From the side you can see it sits slightly low, I should perhaps have wedged the rear deck up even more, but it looks good enough. I painted the windows my (now customary) blue with a bit of white highlight. The trucks themselves are just plain OD, although I did the tilts a lighter shade of OD, actually Vallejo Russian Uniform, to represent faded canvas rather than my more usual brown tilts.

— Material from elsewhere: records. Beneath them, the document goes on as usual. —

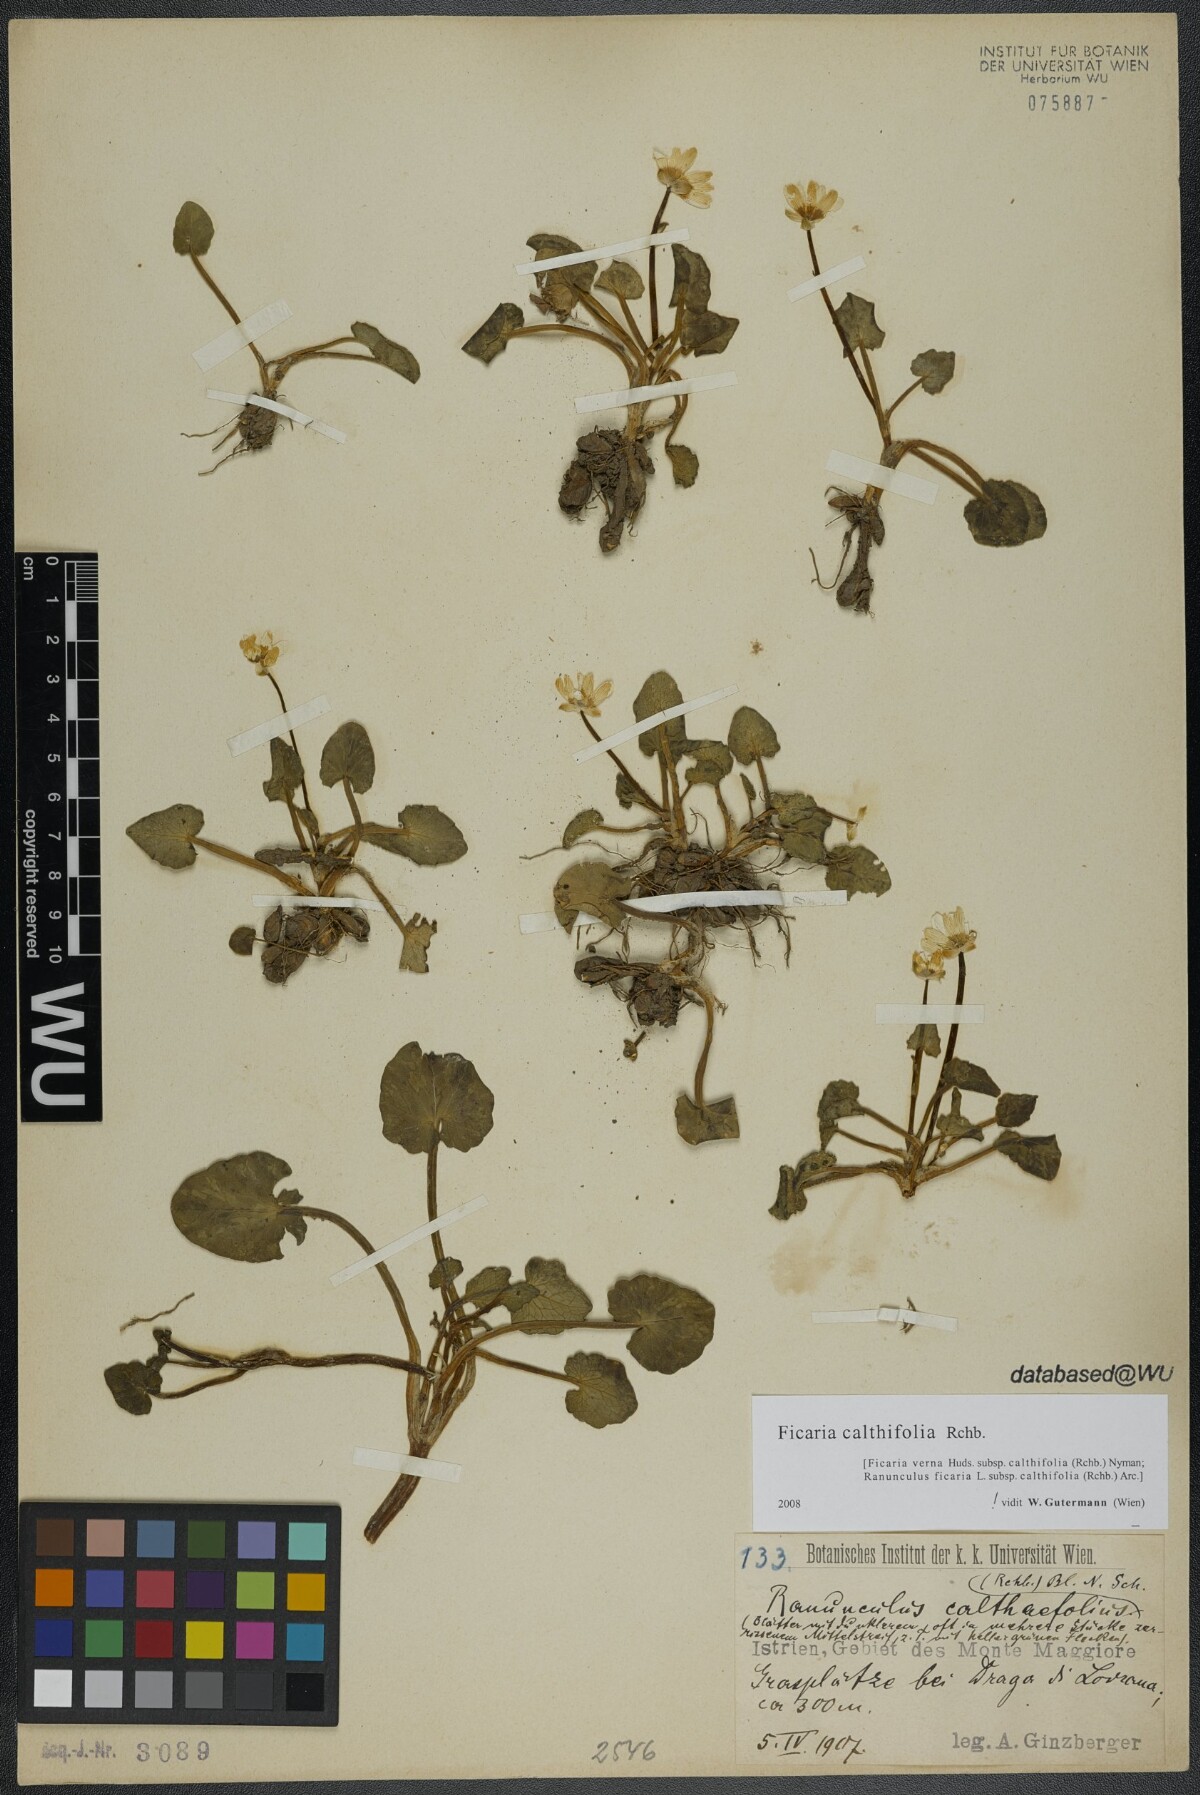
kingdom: Plantae
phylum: Tracheophyta
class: Magnoliopsida
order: Ranunculales
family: Ranunculaceae
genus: Ficaria
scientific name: Ficaria calthifolia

I left them unmarked to so they serve with the US and Soviet forces, and who knows they may even turn up with the British Army from time to time. Like the Dodge Ambulance, a good workmanlike wargaming model and excellent value.

Saturday, 17 August 2019

Defence of the Bridge

Another 54mm outing for Fistful of Lead, this time taking place in the killing grounds of the American Civil War. Tim C, John and Tim G (proud owner of a new US Cavalry hat) took the dull northerners, while Jerry and I were the plucky Rebs.

Various sorting of playsheets and toys taking place. The Rebs had to hold the bridge and road until nightfall, while the Yanks had to take them. Nightfall and/or the arrival of massive US reinforcements was signalled by the playing the sixth joker by each side.

Jerry had a very appropriate butternut hat.

While John sported this rather grand US Generals kepi. You do realise we only play these games in order to wear our hats in public.

The Rebs. A squad of infantry with an officer, and a squad of Zoaves armed with proper rifles.

The Union commanders confer. They had three equal units of infantrymen.

We put the regular infantry forward into the tree line with a bridge guard. The Zoaves hung back to take advantage of the range of their rifles (even if the reload times were hideous). The Union lines were soon engaged with hot fire.

World class pointing from John. The Union plan was apparently to walk slowly forwards towards the enemy. Already one of their number has fallen wounded.

My Zouaves opened fire. The little black markers indicate the figure is unloaded. Rifles take up to four(!) actions to reload, whereas the more normal rifled muskets only take one action. The 'six' cards which allow an automatic reload were highly valued by the Zouaves. 

The bridge guard was out first fatality. In death his rifle appears to have morphed into a cannon swab.

The Union troops directly opposite my troops were gradually worn down by long range fire. 

Johns remaining troops were under heavy fire. Fortunately the Union infantry seemed reluctant to close to effective range, which means the trees continued to provide excellent concealment against their long range musketry.

The Union centre was looking a bit ragged by now.

In a shock development one of the Union soldiers ran for the bridge.

He kept on going and promptly bayonetted one of the Rebel infantrymen. What a hero!

The Rebel officer was somewhat put out by this and rushed over to help with his sword and Navy Colt.

Sadly, if  Stephen Crane has taught us anything about the ACW, it is that heroism usually results in a 'Red Badge of Courage'. The lone Union infantrymen was gunned down by the rebel officer.

The bridge approaches were now littered with wounded or cowering Union soldiers.

While our forward firing line was still holding on.

And the Zouaves hadn't suffered a scratch. So at that point it was fairly obvious that the Union weren't going to take the bridge, so we called it a day. "A fly spec on Headquarters maps" as the Union Captain in The Good, The Bad and The Ugly observed, and as Clint himself said "I've never seen so many men wasted so badly".

In retrospect the Union would have better off massing their troops against our forward detachment and closing to effective range as fast as possible, accepting the losses on the way in. At long range against troops in cover they only had a 20% chance to hit, whereas out aimed rifle fire had a 40% chance. At close range the firepower differential was much more even (50% vs 60%) and their superior numbers would have blown us away.

So, another fun game, although this one seemed to take a bit longer than the previous one, partly as we kept forgetting which cards we all had and partly as it bogged down into an indecisive long range firefight (all very realistic no doubt).